Organizações de defesa dos direitos humanos denunciaram a tentativa de enterrar o processo judicial contra os 26 acusados, incluindo duas pessoas próximas ao príncipe herdeiro.

Para Erol Önderoglu, representante da Repórteres Sem Fronteiras (RSF) em Istambul, a decisão "envia um sinal assustador sobre o respeito que a Turquia concede à liberdade de imprensa".

"O tribunal aceitou transferir para a Arábia Saudita assim, em uma frase, sem sequer (advertir) os advogados sobre a rejeição de seus pedidos", tuitou Milena Büyüm, representante da Anistia Internacional na Turquia.

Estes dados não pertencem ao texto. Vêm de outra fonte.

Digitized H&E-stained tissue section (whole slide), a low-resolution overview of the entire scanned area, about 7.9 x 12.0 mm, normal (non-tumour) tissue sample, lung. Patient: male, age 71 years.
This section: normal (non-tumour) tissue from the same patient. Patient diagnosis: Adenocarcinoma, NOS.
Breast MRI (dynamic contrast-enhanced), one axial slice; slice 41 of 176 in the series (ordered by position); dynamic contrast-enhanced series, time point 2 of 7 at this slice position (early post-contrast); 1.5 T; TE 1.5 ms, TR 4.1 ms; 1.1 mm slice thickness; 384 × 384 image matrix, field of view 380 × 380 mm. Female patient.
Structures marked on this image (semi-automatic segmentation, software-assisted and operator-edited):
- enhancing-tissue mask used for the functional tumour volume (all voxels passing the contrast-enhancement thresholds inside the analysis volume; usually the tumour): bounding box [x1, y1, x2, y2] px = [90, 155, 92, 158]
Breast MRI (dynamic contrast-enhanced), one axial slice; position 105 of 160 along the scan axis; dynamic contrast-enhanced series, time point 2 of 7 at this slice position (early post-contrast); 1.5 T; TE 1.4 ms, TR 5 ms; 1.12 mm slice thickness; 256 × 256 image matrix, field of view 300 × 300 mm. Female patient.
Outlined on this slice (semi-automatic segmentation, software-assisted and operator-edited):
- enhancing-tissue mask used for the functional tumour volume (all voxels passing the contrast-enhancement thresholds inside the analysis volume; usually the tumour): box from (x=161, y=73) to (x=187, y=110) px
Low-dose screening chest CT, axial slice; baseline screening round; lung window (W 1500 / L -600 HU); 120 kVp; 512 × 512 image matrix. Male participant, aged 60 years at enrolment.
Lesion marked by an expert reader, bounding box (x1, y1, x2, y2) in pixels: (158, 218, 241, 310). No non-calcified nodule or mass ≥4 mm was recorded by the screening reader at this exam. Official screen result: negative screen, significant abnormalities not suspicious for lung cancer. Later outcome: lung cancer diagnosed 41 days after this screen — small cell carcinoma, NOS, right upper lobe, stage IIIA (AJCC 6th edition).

A secretária-geral da organização, Agnes Callamard, investigou o assassinato em 2019 como relatora especial da ONU e alertou em seu relatório para "evidências críveis" de vínculos de Mohamed bin Salman com o assassinato e sua tentativa de acobertar o crime.

"A Turquia está devolvendo de maneira voluntária e consciente o caso para as mãos dos que são responsáveis", afirmou, antes do anúncio oficial do arquivamento do processo.

Um relatório do serviço de inteligência dos Estados Unidos acusou o príncipe herdeiro saudita de ter "validado" o assassinato, executado por um comando de agentes procedente da Arábia Saudita que depois se livrou do corpo.

Depois de negar o assassinato, Riad finalmente admitiu o crime, mas afirmou que foi cometido por agentes sauditas que atuaram por conta própria.

Inicialmente, cinco pessoas foram condenadas à morte pelo assassinato, mas uma corte saudita revogou a sentença e decretou até 20 anos de prisão contra oito acusados, cujas identidades não foram reveladas em um opaco processo judicial.

Para decepção de Riad, a Turquia prosseguiu com o caso e o presidente Recep Tayyip Erdogan disse na época que a ordem para o assassinato "veio dos níveis mais elevados" do governo saudita.

Nos anos seguintes, embora de forma não oficial, a Arábia Saudita tentou pressionar a economia da Turquia com um boicote às importações.

Agora, em um momento de crise que provoca a desvalorização de sua moeda, a disparada da inflação e um crescente isolamento internacional, com a redução dos investimentos estrangeiros, a Turquia tenta uma aproximação de outras potências regionais como Egito, Emirados Árabes Unidos, Israel ou a própria Arábia Saudita.

O ministro das relações Exteriores, Mevlut Cavusoglu, visitou Riad no ano passado e Erdogan declarou em janeiro que pretendia viajar ao reino.